Effects of hydration, annealing, and melting on heat transport properties of fused quartz and fused silica from laser-flash analysis

Thermal diffusivity (D) at high temperature (T) was measured from 15 samples of commercial SiO2 glasses (types I, II, and III with varying hydroxyl contents) using laser-flash analysis (LFA) to isolate vibrational transport, in order to determine effects of impurities, annealing, and melting. As T increases, Dglass decreases, approaching a constant (~ 0.69 mm2s− 1) above ~ 700 K. From ~ 1000 K to the glass transition, the slope of D is small but variable. Increases of D with T of up to 6% correlate with either low water and/or low fictive temperature and are attributed to removal of strain and defects during annealing. Upon crossing the glass transition, D substantially decreases to 0.46 mm2s− 1 for the anhydrous melt.
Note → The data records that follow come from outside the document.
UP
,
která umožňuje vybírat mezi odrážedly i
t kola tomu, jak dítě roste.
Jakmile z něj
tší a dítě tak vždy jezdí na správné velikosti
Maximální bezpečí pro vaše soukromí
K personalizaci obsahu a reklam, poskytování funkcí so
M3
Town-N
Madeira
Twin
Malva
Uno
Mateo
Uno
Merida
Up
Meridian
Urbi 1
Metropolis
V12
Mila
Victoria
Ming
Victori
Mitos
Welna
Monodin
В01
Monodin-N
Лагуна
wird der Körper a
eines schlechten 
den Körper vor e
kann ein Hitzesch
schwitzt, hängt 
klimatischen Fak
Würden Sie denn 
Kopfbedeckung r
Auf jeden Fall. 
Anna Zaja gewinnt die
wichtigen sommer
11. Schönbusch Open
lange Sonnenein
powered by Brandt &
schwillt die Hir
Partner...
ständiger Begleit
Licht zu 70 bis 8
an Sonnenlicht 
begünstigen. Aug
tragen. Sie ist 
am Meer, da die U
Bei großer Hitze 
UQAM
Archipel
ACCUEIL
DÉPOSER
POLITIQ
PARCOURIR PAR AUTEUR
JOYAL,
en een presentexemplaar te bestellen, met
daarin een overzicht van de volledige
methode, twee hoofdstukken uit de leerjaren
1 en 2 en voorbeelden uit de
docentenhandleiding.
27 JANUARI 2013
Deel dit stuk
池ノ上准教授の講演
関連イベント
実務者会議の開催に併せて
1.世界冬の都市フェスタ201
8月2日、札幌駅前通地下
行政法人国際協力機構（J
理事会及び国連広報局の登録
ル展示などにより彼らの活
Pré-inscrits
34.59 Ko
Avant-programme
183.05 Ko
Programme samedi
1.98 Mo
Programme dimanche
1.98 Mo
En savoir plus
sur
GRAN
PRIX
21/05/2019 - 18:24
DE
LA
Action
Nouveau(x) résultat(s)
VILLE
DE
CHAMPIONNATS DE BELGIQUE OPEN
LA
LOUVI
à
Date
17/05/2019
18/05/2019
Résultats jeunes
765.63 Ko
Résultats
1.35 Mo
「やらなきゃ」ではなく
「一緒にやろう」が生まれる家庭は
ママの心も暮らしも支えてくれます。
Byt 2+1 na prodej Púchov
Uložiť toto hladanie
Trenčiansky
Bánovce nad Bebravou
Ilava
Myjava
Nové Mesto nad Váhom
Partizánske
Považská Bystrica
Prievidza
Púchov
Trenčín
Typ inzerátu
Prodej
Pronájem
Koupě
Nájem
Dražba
Hydration decreases Dglass, makes the glass transition occur over wider temperature intervals and at lower T, and promotes nucleation of cristobalite from supercooled melt. Due to the importance of thermal history, a spread in D of about 5% occurs for any given chemical type. Combining prior steady-state, cryogenic data with our average results on type I glass provides thermal conductivity (klat = ρCPD) for type I: klat increases from ~ 0 K, becoming nearly constant above 1500 K, and drops by ~ 30% at Tg. We find that D− 1(T) correlates with thermal expansivity times temperature from ~ 0 K to melting due to both properties arising from anharmonicity.

► Inverse thermal diffusivity of silica correlates with thermal expansivity times T. ► Thermal diffusivity of silica glass depends on OH, impurities and thermal history. ► Thermal diffusivity of silica melt is much lower than that of glass.